Convolutions over graphs should have, like regular convolutions: local support, weight sharing; and they should enable analysis at varying scales.
Geometric operators
Some geometric operators that might be useful for convolutions (how exactly? After all we’re not on a continuous surface?)
- tangent plane of a point $x$
- geodesic distance between two points $x, x’$
- gradient $\nabla f(x)$ of a scalar field $f$ on the surface
- divergence $\text{div} F(x)$ of a vector field $F$ on the surface (density of outward flux of $F$ from an infinitesimal volume around $f$)

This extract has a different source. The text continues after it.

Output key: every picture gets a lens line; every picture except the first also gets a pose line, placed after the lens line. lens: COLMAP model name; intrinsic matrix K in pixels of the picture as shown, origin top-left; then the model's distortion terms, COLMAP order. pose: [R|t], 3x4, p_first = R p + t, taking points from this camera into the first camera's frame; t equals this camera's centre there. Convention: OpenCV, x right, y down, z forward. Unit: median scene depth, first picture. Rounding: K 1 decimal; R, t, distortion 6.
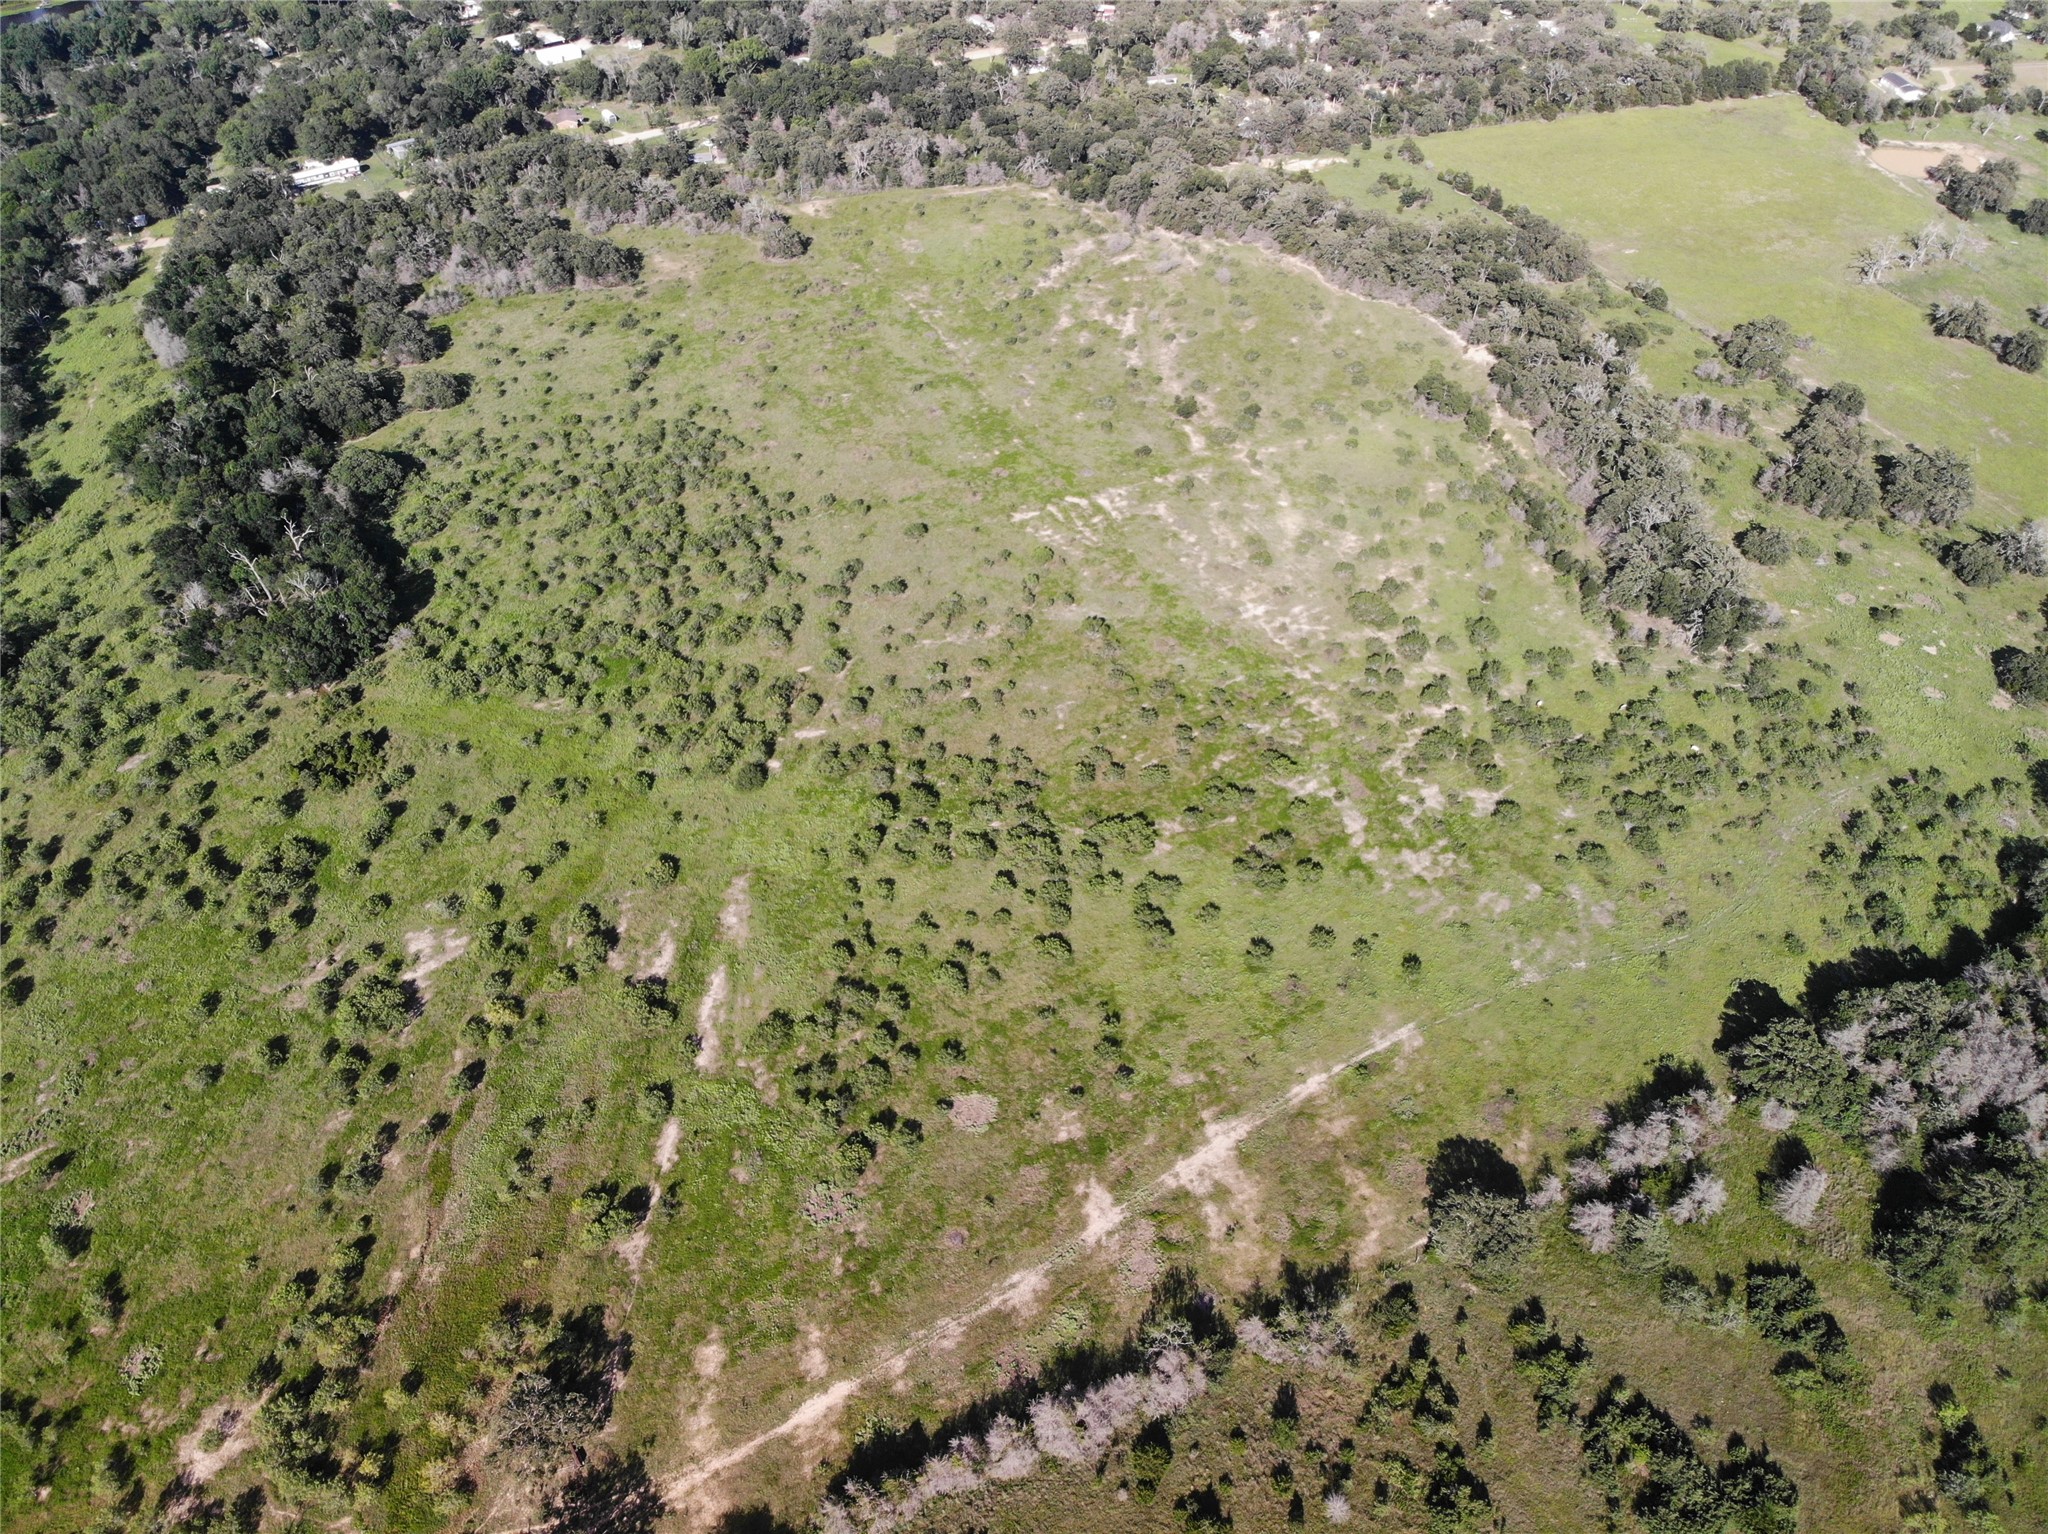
lens RADIAL K [[1505.1, 0, 1017.4], [0, 1505.1, 761.0], [0, 0, 1]] dist [0.054578, -0.167044]
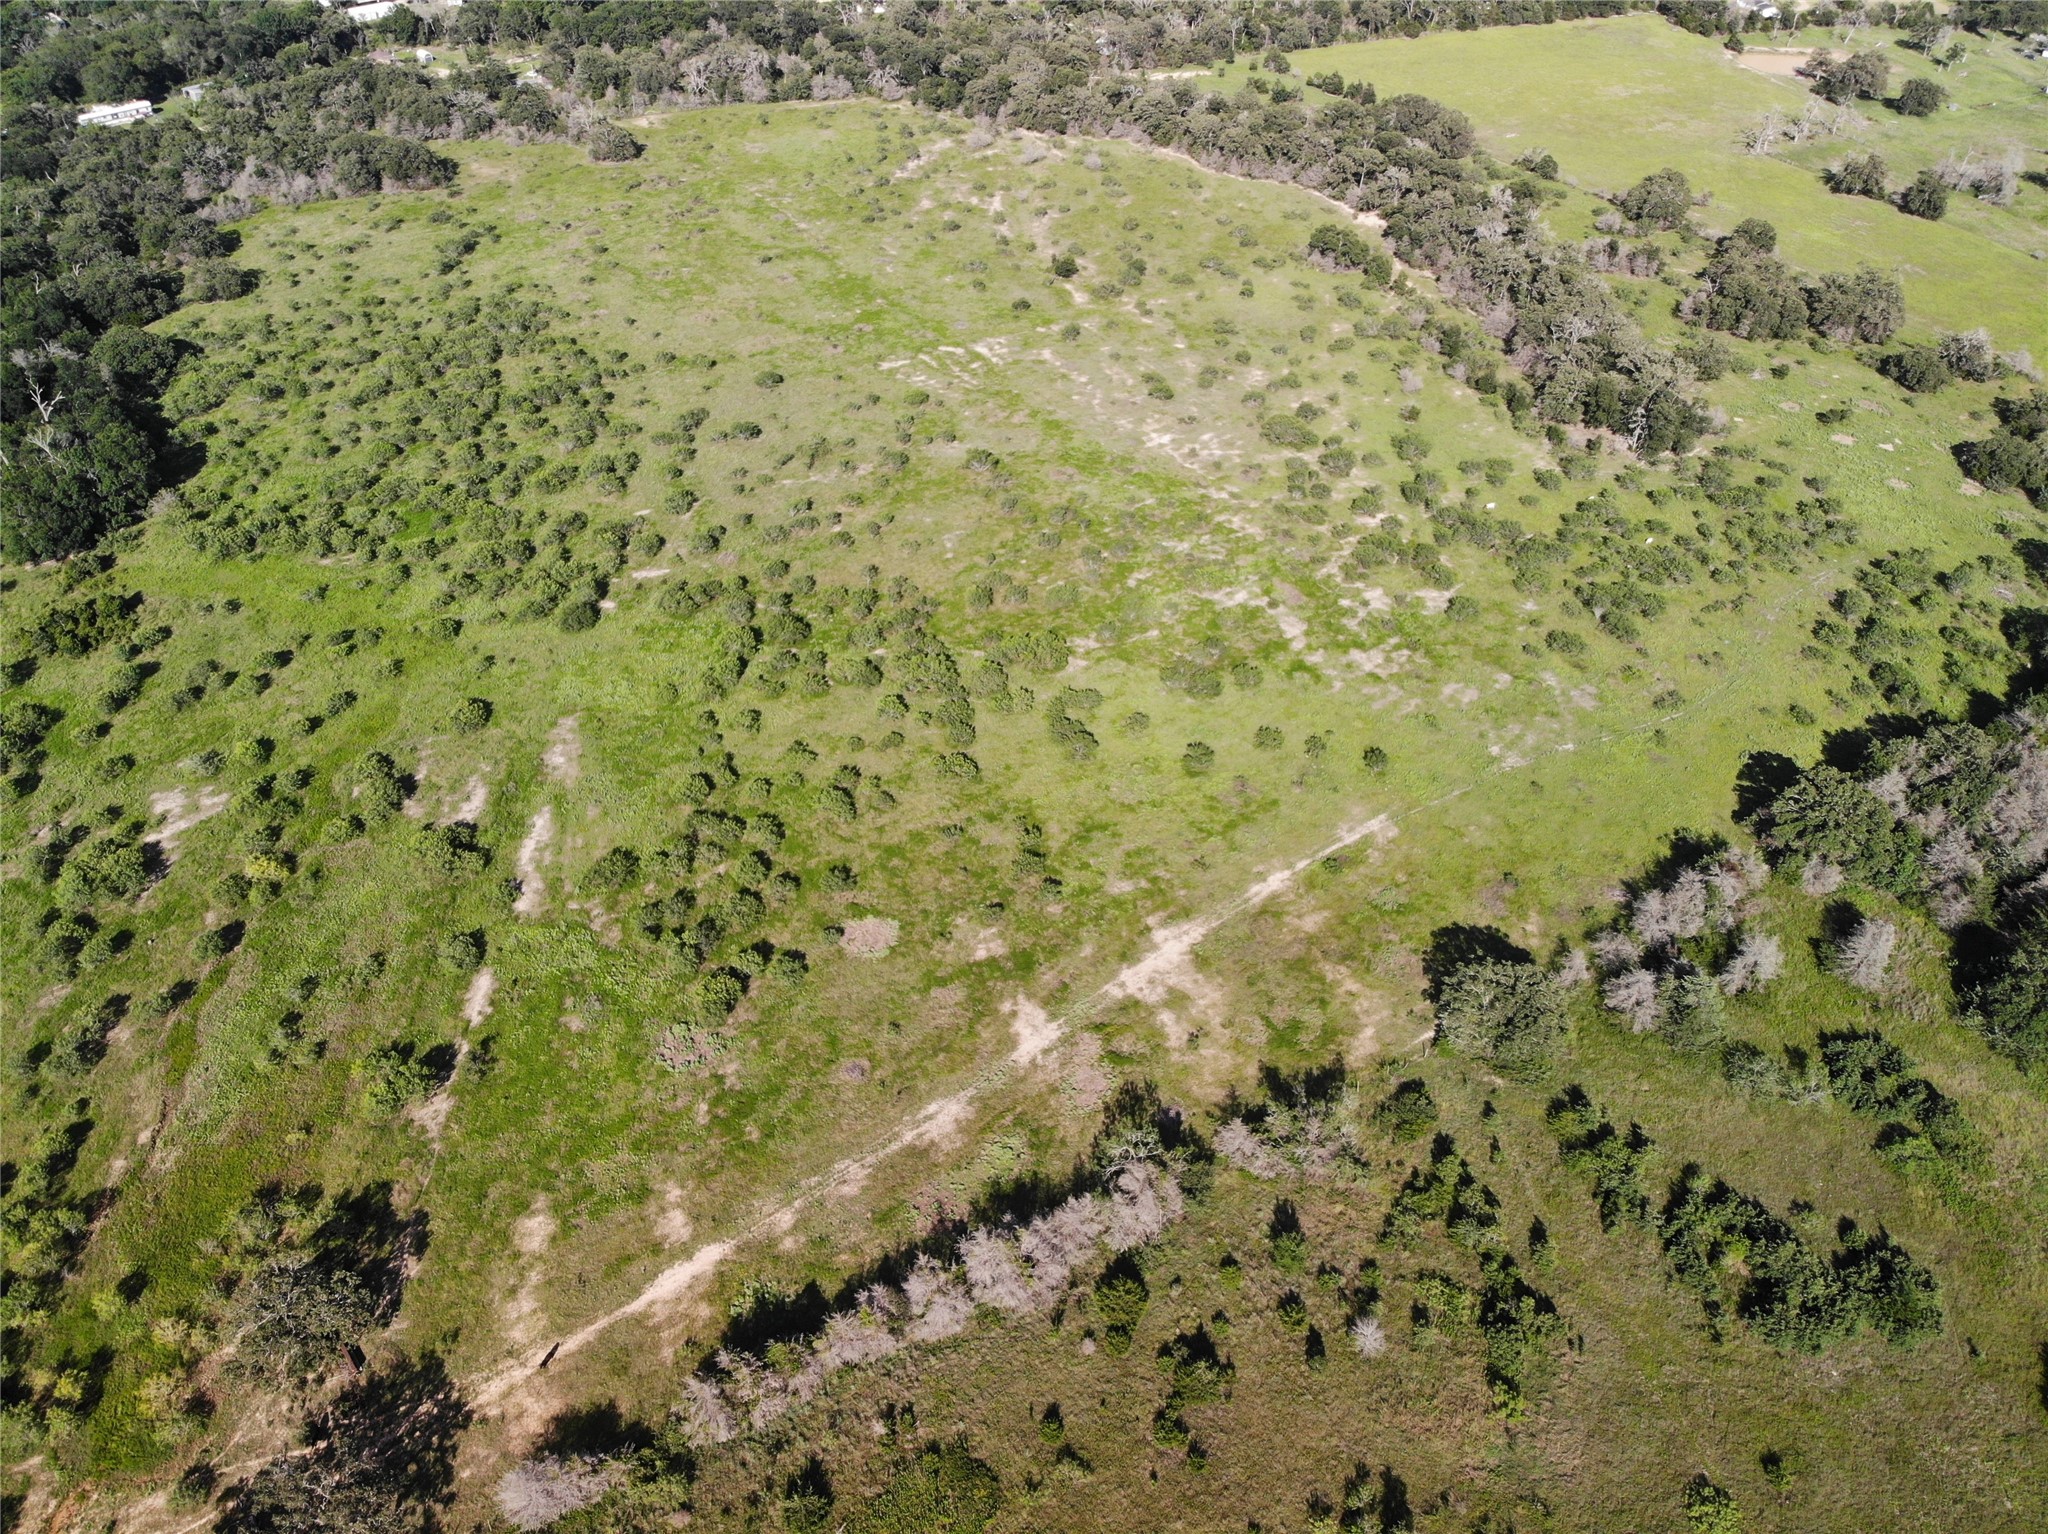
lens RADIAL K [[1501.0, 0, 1017.8], [0, 1501.0, 768.3], [0, 0, 1]] dist [0.052116, -0.160755]
pose [[0.995406, -0.058817, 0.075549, -0.004272], [0.062992, 0.996545, -0.054133, 0.174511], [-0.072104, 0.058644, 0.995672, 0.171577]]
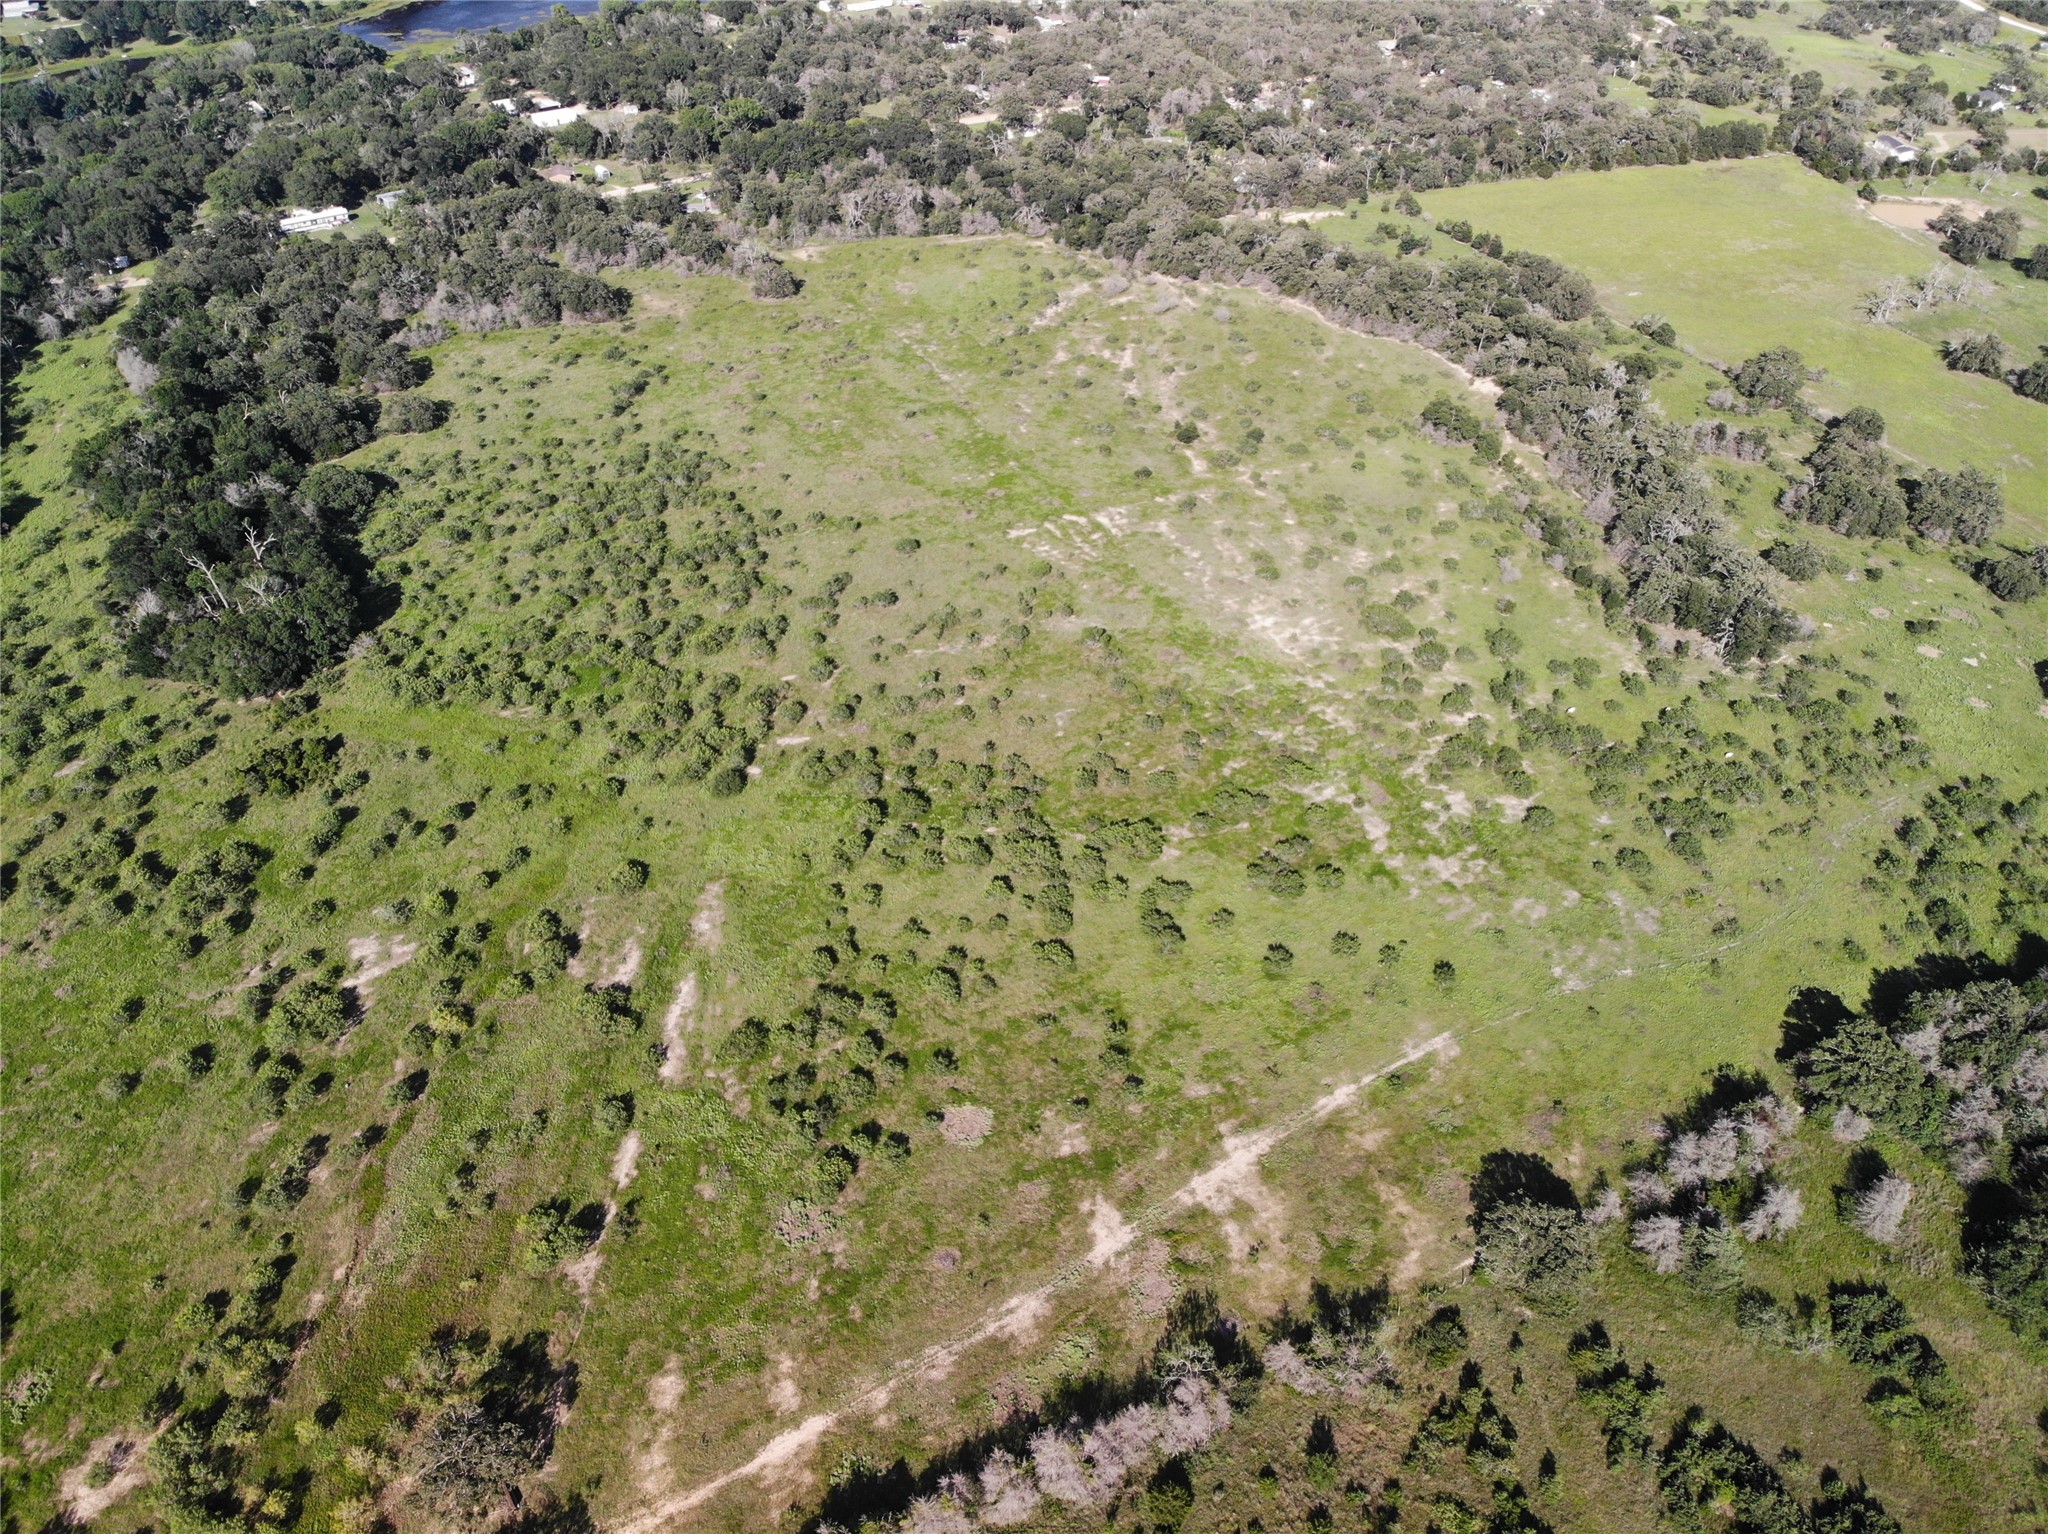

- Laplacian: $\Delta f(x) = -\text{div}(\nabla f(x))$ (difference between $f(x)$ and the average of $f(x)$ on an infinitesimal sphere around $x$)
- discrete Laplacian (on a grid structure)
- in 1D: $(\Delta f)i \approx 2f_i - f{i-1} - f_{i+1}$
- in 2D: $(\Delta f){i,j} \approx 4f{ij} - f_{i-1,j} - f_{i+1,j} - f_{i,j-1} - f_{i,j+1}$
Similar definitions of discrete Laplacian on undirected graphs/triangular meshes (formulas -> see slides). Related to this: Graph Fourier transform (no more details on this).
Geodesic CNN
Convolutions in local geodesic coordinate system
(Polar coordinates $\rho, \theta$)
Apply filters to geodesic patches (to be rotation-invariant: apply several rotated variants of the filter. Otherwise the choice of $\theta=0$ is arbitrary)
Then one can define Convolutional networks with these geodesic convolutions [Masci et al. ‘15]
Computing this in practice: not trivial, but possible: uses a marching-like procedure that needs a triangular mesh. One needs to choose the radius of geodesic patches (compare with the kernel size).
Drawback: There is no natural pooling operation; can only use convolutions to increase receptive field. This is a huge drawback and hinders the performance.
Spectral Graph Convolutions
Relies on Graph fourier analysis. Convolution thereom: convolution in spatial domain = multiplication in frequency space.
Disadvantages: unless you have “perfect data”, there are some drawbacks; e.g.g no guarantee that kernels have local support, no shift invariance. Also no natural pooling operations.
Open area for new developments.
MeshCNN [Hanocka et al. ‘19]
CNN for triangle meshes: conv. and pooling defined on edge
- each edge has a feature, and four edge neighbors (from two incident faces)
- convolution applied to edge feature + 4 neighbors
- pooling: edge collapse
Can perform reasonably well for part segmentation.
Message Passing Graph NNs
Nodes in a graph have features (hidden states) - optionally, also the edges and the graph as a whole. Hidden states are updated by aggregating messages from neighboring vertices/edges.
Scan2Mesh [Dai et al. ‘19]
Constructs a mesh from a 3D scan.
3d Input scan -> downsample (convolutions), predict vertices -> predict edges (message passing network) -> dual graph (where each vertex corresponds to a mesh face, and an edge means that two faces are adjacent) -> output mesh. (see slides)
Difficulty: how to define loss? combine: be close to a ground-truth mesh (not very flexible), be close to the correct surface (can have weird artifacts in mesh: e.g. self intersections)
Combining Representations
It can be an advantage to use multiple representations at the same time.
Dynamic Graph CNN for Point Clouds
From point cloud, compute local neighborhood graph ($k$-nn graph)
- apply graph convolution
- re-compute local neighborhood graph for the pointcloud points
3DMV (Joint 3D-Multi-View Learning) [Dai et al. ‘18]
First use a 2d CNN on images, then backproject to 3d, then a 3d CNN on reconstructed geometry (and also the actual geometry)
Virtual Multi-View Fusion [Kundu et al. ‘20]
Instead of real views, use rendered views. Also see [[07 - Semantic Scene Understanding#Virtual MVFusion Kundu et al ‘20|here]]
TextureNet [Huang et al. ‘19]
Semantic labeling of textured meshes. Can leverage the texture signal as well.